At that moment, Chirk came back into the kitchen with the basilicum powder. Between them, he and John applied it to the wound, placed a pad over it, and bound it in place with the knotted strips of cloth.

“That’s the dandy!” said Chirk encouragingly. “In a brace o’ snaps you’ll be in prime twig, covey!”

“Take and put my noddle under the pump!” begged Stogumber. “It’s going round like a whirligig! What’s more, I’m a-going to shoot the cat again!”
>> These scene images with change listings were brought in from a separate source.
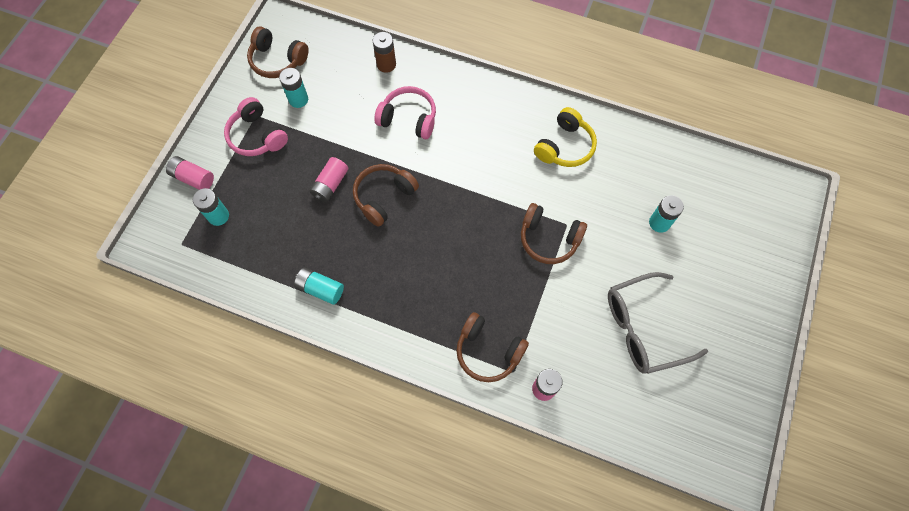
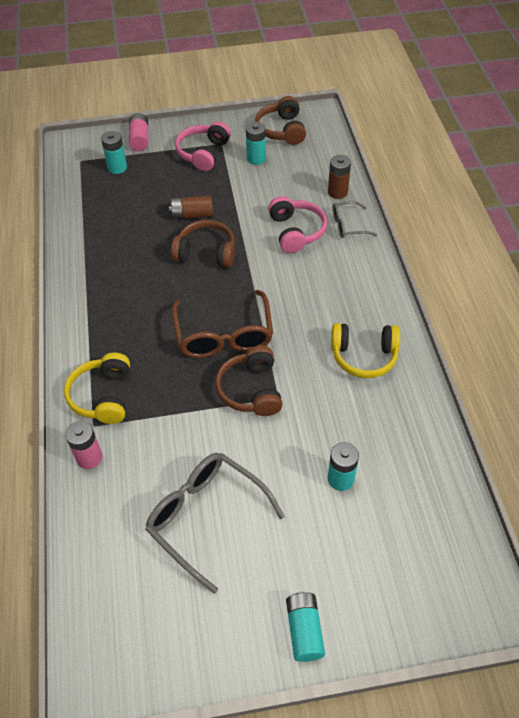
camera: 60 degrees right, 15 degrees down
(320, 289) = (93, 255): turquoise battery -> turquoise battery (304, 630)
(330, 184) = (192, 215): pink battery -> brown battery
(428, 79) = (348, 225): none -> grey glasses
(483, 230) = (224, 335): none -> brown glasses
(488, 351) = (103, 396): brown headphones -> yellow headphones

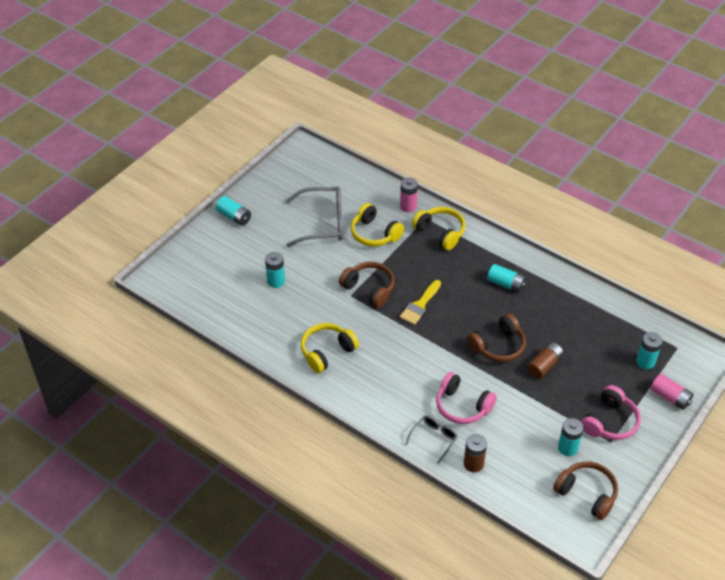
camera: 135 degrees right, 5 degrees down
(122, 296) = (506, 284): none -> turquoise battery
(168, 452) = (374, 234): none -> yellow headphones
(203, 153) = (610, 422): pink headphones -> pink headphones turned 60 degrees clockwise
(224, 335) = (420, 305): brown glasses -> yellow brush

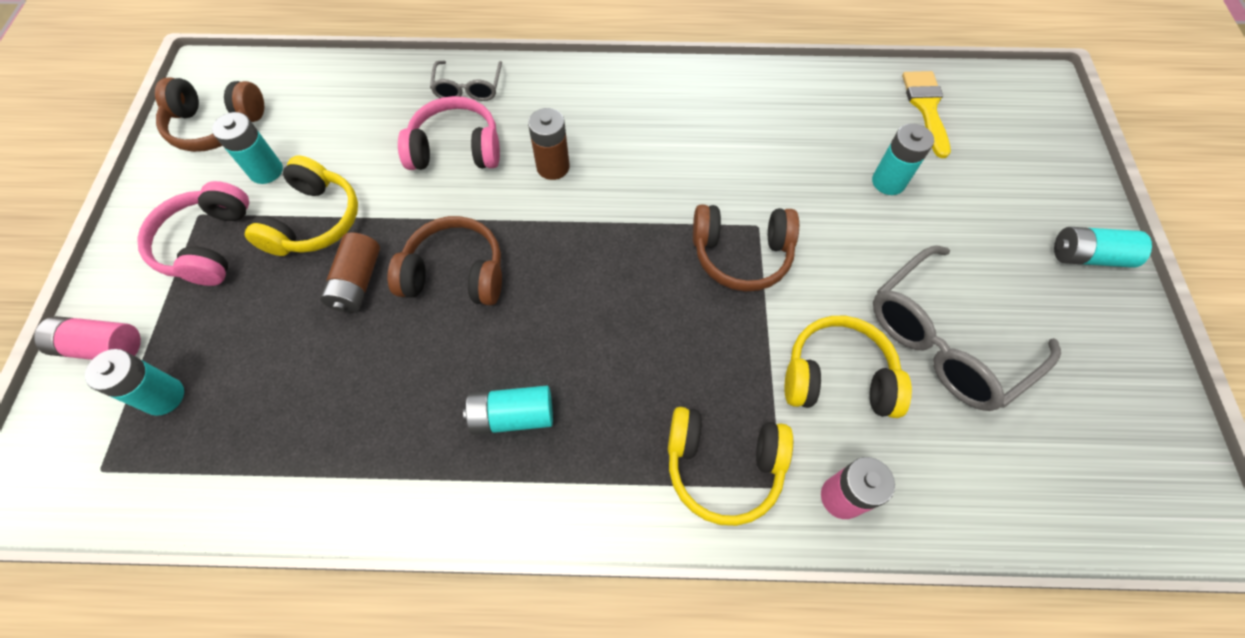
camera: 145 degrees right, 15 degrees up
(327, 352) = (706, 120): yellow headphones -> yellow headphones (314, 221)
(420, 305) = (635, 273): yellow brush -> yellow brush (926, 107)
(473, 464) = (396, 86): brown battery -> brown battery (553, 167)
(498, 346) = (455, 274): brown headphones -> brown headphones turned 75 degrees clockwise

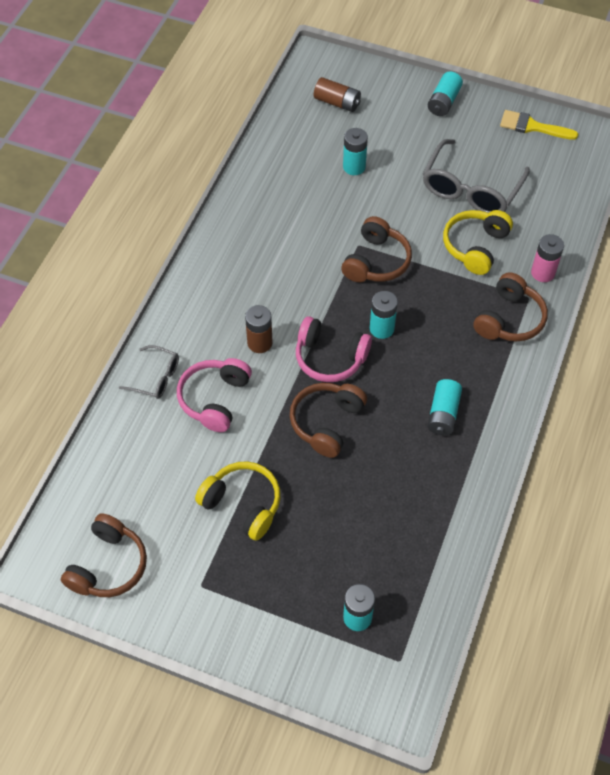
camera: 70 degrees left, 5 degrees down
(102, 347) = (300, 659): pink battery -> none
(208, 244) = (234, 580): pink headphones -> pink headphones (330, 357)
(266, 171) = (177, 532): turquoise battery -> turquoise battery (382, 328)
(358, 282) = (309, 484): brown battery -> brown battery (337, 102)
(723, 466) = (509, 319): yellow headphones -> brown headphones
(926, 107) = (304, 122): yellow brush -> yellow brush (532, 126)
(944, 340) = (471, 189): grey glasses -> grey glasses turned 45 degrees clockwise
He made a great effort, and hoisted himself to his feet. With commendable promptness Chirk guided his wavering steps to the sink, and held his head over it while this prophecy was fulfilled. The Captain, taking only a cursory and quite unsympathetic interest in his agony, threw the bloodstained water from his bowl out into the garden, and turned to pick up his patient’s coat and waistcoat from the floor. As he stooped to pick up the coat, he saw that a small notebook had fallen out of one of its pockets, and lay open, face downwards, on the floor. He shot one quick glance towards the sink, satisfied himself that Mr. Stogumber’s attention was fully occupied with his stomach’s revolt, and picked up the notebook. Standing with his back to the sink, he inspected it. Rather more than half its pages had been inscribed in an illiterate hand; and a great many entries had been made in some kind of primitive cipher. But on the fly-leaf its owner’s name was written; and, under it, the revealing words: Occurrence Book.

Captain Staple, putting the book back on the floor as he had found it, now knew what Mr. Stogumber’s real profession was. He knew also that Mr. Stogumber was a far more dangerous man than he had supposed him to be, and one whom it might be hard to outwit. He regarded his heaving shoulders thoughtfully, glanced at Chirk’s profile, and turned away, his lips twitching. Captain Staple, faced with a desperate problem, found one aspect at least of the situation irresistibly amusing.